- Born: 24 June 1900 Winschoten, Netherlands
- Died: 30 August 1990 (aged 90) Eindhoven, Netherlands
- Education: Delft University
- Awards: IEEE Edison Medal (1973)
- Scientific career
- Workplaces: Philips Natuurkundig Laboratorium Delft University

= Bernard D. H. Tellegen =

Dutch electrical engineer (1900–1990)

Bernard D.H. Tellegen (24 June 1900 – 30 August 1990) was a Dutch electrical engineer and inventor of the pentode and the gyrator. He is also known for a theorem in circuit theory, Tellegen's theorem.

He obtained a master's degree in electrical engineering from Delft University in 1923, and joined the Philips Natuurkundig Laboratorium (Philips Physics Laboratory) in Eindhoven.

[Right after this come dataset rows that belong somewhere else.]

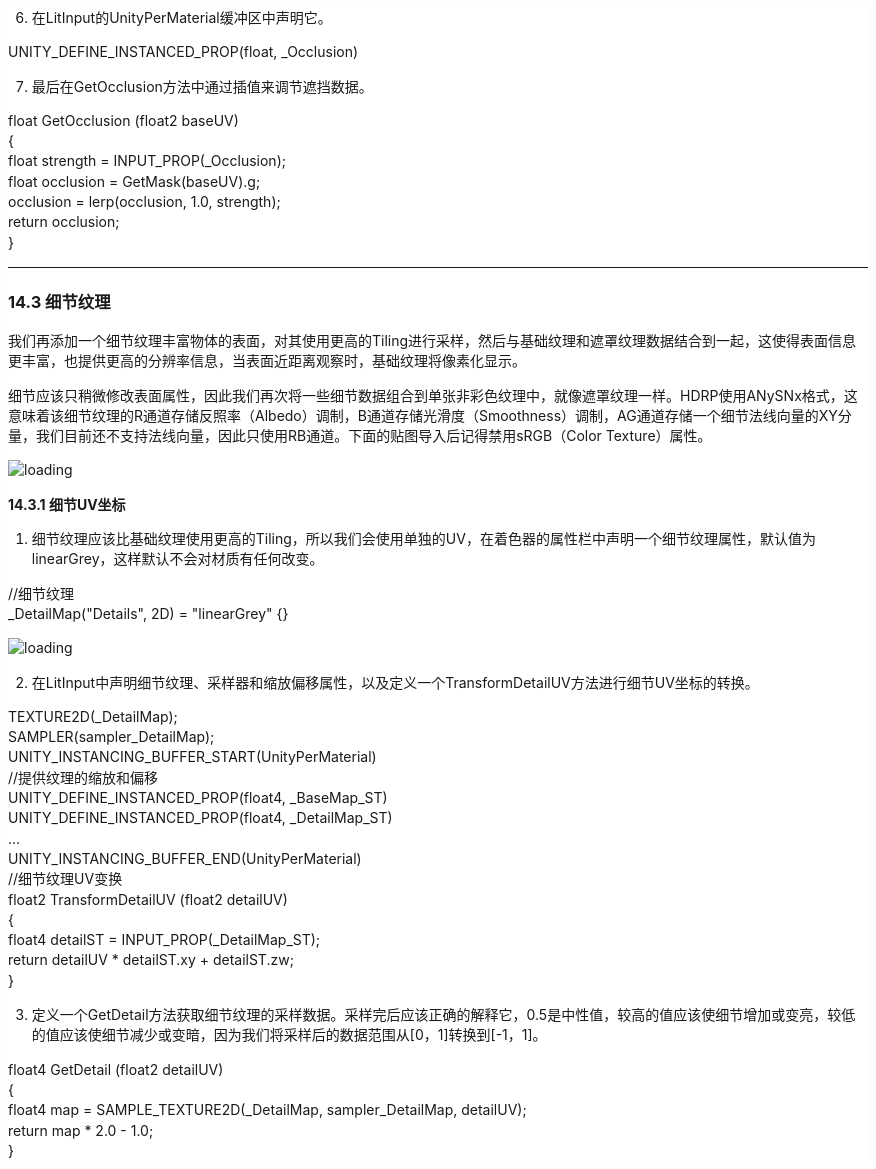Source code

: 6. 在LitInput的UnityPerMaterial缓冲区中声明它。

UNITY_DEFINE_INSTANCED_PROP(float, _Occlusion)

7. 最后在GetOcclusion方法中通过插值来调节遮挡数据。

float GetOcclusion (float2 baseUV)   
{  
    float strength = INPUT_PROP(_Occlusion);  
    float occlusion = GetMask(baseUV).g;  
    occlusion = lerp(occlusion, 1.0, strength);  
    return occlusion;  
}

---

### 14.3 细节纹理

我们再添加一个细节纹理丰富物体的表面，对其使用更高的Tiling进行采样，然后与基础纹理和遮罩纹理数据结合到一起，这使得表面信息更丰富，也提供更高的分辨率信息，当表面近距离观察时，基础纹理将像素化显示。

细节应该只稍微修改表面属性，因此我们再次将一些细节数据组合到单张非彩色纹理中，就像遮罩纹理一样。HDRP使用ANySNx格式，这意味着该细节纹理的R通道存储反照率（Albedo）调制，B通道存储光滑度（Smoothness）调制，AG通道存储一个细节法线向量的XY分量，我们目前还不支持法线向量，因此只使用RB通道。下面的贴图导入后记得禁用sRGB（Color Texture）属性。

![loading](https://uwa-edu.oss-cn-beijing.aliyuncs.com/8.1620828830796.png "UWA")

**​14.3.1 细节UV坐标**

1. 细节纹理应该比基础纹理使用更高的Tiling，所以我们会使用单独的UV，在着色器的属性栏中声明一个细节纹理属性，默认值为linearGrey，这样默认不会对材质有任何改变。

 //细节纹理  
  _DetailMap("Details", 2D) = "linearGrey" {}

![loading](https://uwa-edu.oss-cn-beijing.aliyuncs.com/9.1620828876971.png "UWA")

2. 在LitInput中声明细节纹理、采样器和缩放偏移属性，以及定义一个TransformDetailUV方法进行细节UV坐标的转换。

TEXTURE2D(_DetailMap);  
SAMPLER(sampler_DetailMap);  
UNITY_INSTANCING_BUFFER_START(UnityPerMaterial)  
//提供纹理的缩放和偏移  
UNITY_DEFINE_INSTANCED_PROP(float4, _BaseMap_ST)  
UNITY_DEFINE_INSTANCED_PROP(float4, _DetailMap_ST)  
...  
UNITY_INSTANCING_BUFFER_END(UnityPerMaterial)  
//细节纹理UV变换  
float2 TransformDetailUV (float2 detailUV)   
{  
    float4 detailST = INPUT_PROP(_DetailMap_ST);  
    return detailUV * detailST.xy + detailST.zw;  
}

3. 定义一个GetDetail方法获取细节纹理的采样数据。采样完后应该正确的解释它，0.5是中性值，较高的值应该使细节增加或变亮，较低的值应该使细节减少或变暗，因为我们将采样后的数据范围从[0，1]转换到[-1，1]。

float4 GetDetail (float2 detailUV)   
{  
    float4 map = SAMPLE_TEXTURE2D(_DetailMap, sampler_DetailMap, detailUV);  
    return map * 2.0 - 1.0;  
}
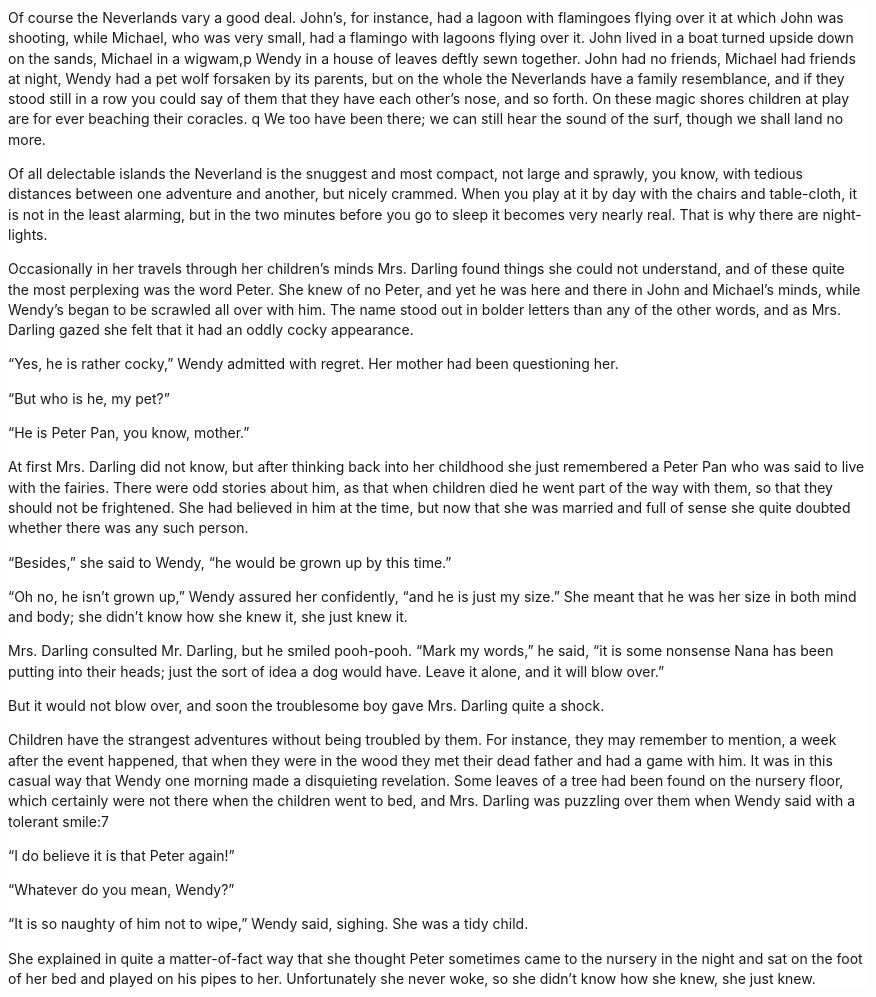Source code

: Of course the Neverlands vary a good deal. John’s, for instance, had a lagoon with flamingoes flying over it at which John was shooting, while Michael, who was very small, had a flamingo with lagoons flying over it. John lived in a boat turned upside down on the sands, Michael in a wigwam,p Wendy in a house of leaves deftly sewn together. John had no friends, Michael had friends at night, Wendy had a pet wolf forsaken by its parents, but on the whole the Neverlands have a family resemblance, and if they stood still in a row you could say of them that they have each other’s nose, and so forth. On these magic shores children at play are for ever beaching their coracles. q We too have been there; we can still hear the sound of the surf, though we shall land no more.

Of all delectable islands the Neverland is the snuggest and most compact, not large and sprawly, you know, with tedious distances between one adventure and another, but nicely crammed. When you play at it by day with the chairs and table-cloth, it is not in the least alarming, but in the two minutes before you go to sleep it becomes very nearly real. That is why there are night-lights.

Occasionally in her travels through her children’s minds Mrs. Darling found things she could not understand, and of these quite the most perplexing was the word Peter. She knew of no Peter, and yet he was here and there in John and Michael’s minds, while Wendy’s began to be scrawled all over with him. The name stood out in bolder letters than any of the other words, and as Mrs. Darling gazed she felt that it had an oddly cocky appearance.

“Yes, he is rather cocky,” Wendy admitted with regret. Her mother had been questioning her.

“But who is he, my pet?”

“He is Peter Pan, you know, mother.”

At first Mrs. Darling did not know, but after thinking back into her childhood she just remembered a Peter Pan who was said to live with the fairies. There were odd stories about him, as that when children died he went part of the way with them, so that they should not be frightened. She had believed in him at the time, but now that she was married and full of sense she quite doubted whether there was any such person.

“Besides,” she said to Wendy, “he would be grown up by this time.”

“Oh no, he isn’t grown up,” Wendy assured her confidently, “and he is just my size.” She meant that he was her size in both mind and body; she didn’t know how she knew it, she just knew it.

Mrs. Darling consulted Mr. Darling, but he smiled pooh-pooh. “Mark my words,” he said, “it is some nonsense Nana has been putting into their heads; just the sort of idea a dog would have. Leave it alone, and it will blow over.”

But it would not blow over, and soon the troublesome boy gave Mrs. Darling quite a shock.

Children have the strangest adventures without being troubled by them. For instance, they may remember to mention, a week after the event happened, that when they were in the wood they met their dead father and had a game with him. It was in this casual way that Wendy one morning made a disquieting revelation. Some leaves of a tree had been found on the nursery floor, which certainly were not there when the children went to bed, and Mrs. Darling was puzzling over them when Wendy said with a tolerant smile:7

“I do believe it is that Peter again!”

“Whatever do you mean, Wendy?”

“It is so naughty of him not to wipe,” Wendy said, sighing. She was a tidy child.

She explained in quite a matter-of-fact way that she thought Peter sometimes came to the nursery in the night and sat on the foot of her bed and played on his pipes to her. Unfortunately she never woke, so she didn’t know how she knew, she just knew.
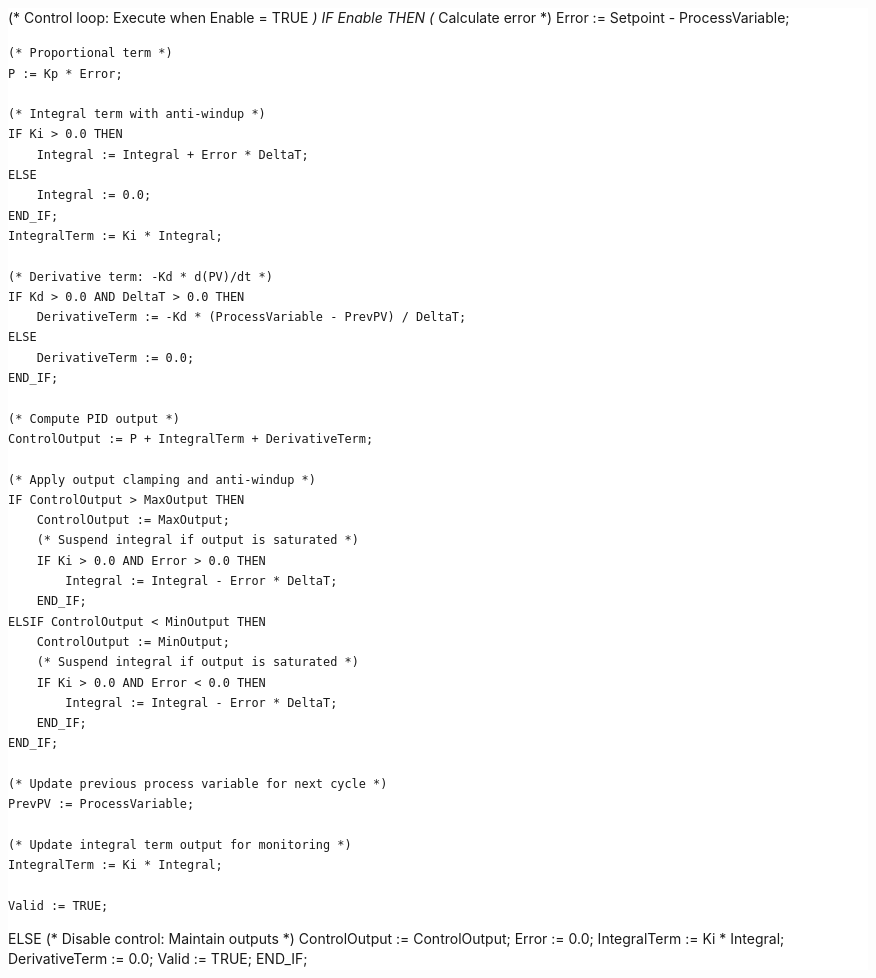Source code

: (* Control loop: Execute when Enable = TRUE *)
IF Enable THEN
    (* Calculate error *)
    Error := Setpoint - ProcessVariable;

    (* Proportional term *)
    P := Kp * Error;

    (* Integral term with anti-windup *)
    IF Ki > 0.0 THEN
        Integral := Integral + Error * DeltaT;
    ELSE
        Integral := 0.0;
    END_IF;
    IntegralTerm := Ki * Integral;

    (* Derivative term: -Kd * d(PV)/dt *)
    IF Kd > 0.0 AND DeltaT > 0.0 THEN
        DerivativeTerm := -Kd * (ProcessVariable - PrevPV) / DeltaT;
    ELSE
        DerivativeTerm := 0.0;
    END_IF;

    (* Compute PID output *)
    ControlOutput := P + IntegralTerm + DerivativeTerm;

    (* Apply output clamping and anti-windup *)
    IF ControlOutput > MaxOutput THEN
        ControlOutput := MaxOutput;
        (* Suspend integral if output is saturated *)
        IF Ki > 0.0 AND Error > 0.0 THEN
            Integral := Integral - Error * DeltaT;
        END_IF;
    ELSIF ControlOutput < MinOutput THEN
        ControlOutput := MinOutput;
        (* Suspend integral if output is saturated *)
        IF Ki > 0.0 AND Error < 0.0 THEN
            Integral := Integral - Error * DeltaT;
        END_IF;
    END_IF;

    (* Update previous process variable for next cycle *)
    PrevPV := ProcessVariable;

    (* Update integral term output for monitoring *)
    IntegralTerm := Ki * Integral;

    Valid := TRUE;
ELSE
    (* Disable control: Maintain outputs *)
    ControlOutput := ControlOutput;
    Error := 0.0;
    IntegralTerm := Ki * Integral;
    DerivativeTerm := 0.0;
    Valid := TRUE;
END_IF;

In 1926, he (and Gilles Holst) invented the pentode vacuum tube. The gyrator was invented by him around 1948. The gyrator is useful to simulate the effect of an inductor without using a coil. For example, it is used in hi-fi graphic equalizers. He held 41 US patents.

In the period 1946–1966, Tellegen was an adjunct professor of circuit theory at the University of Delft. From 1942 to 1952, he was president and honorary member of the Netherlands Electronics and Radio Society.

The Australian Institute of Radio Engineers appointed Tellegen an honorary life member in 1953. He was Fellow of the IEEE, and he won the IEEE Edison Medal in 1973 "For a creative career of significant achievement in electrical circuit theory, including the gyrator". Tellegen was elected a member of the Royal Netherlands Academy of Arts and Sciences in 1960. In 1970, the University of Delft conferred him a doctor honoris causa degree.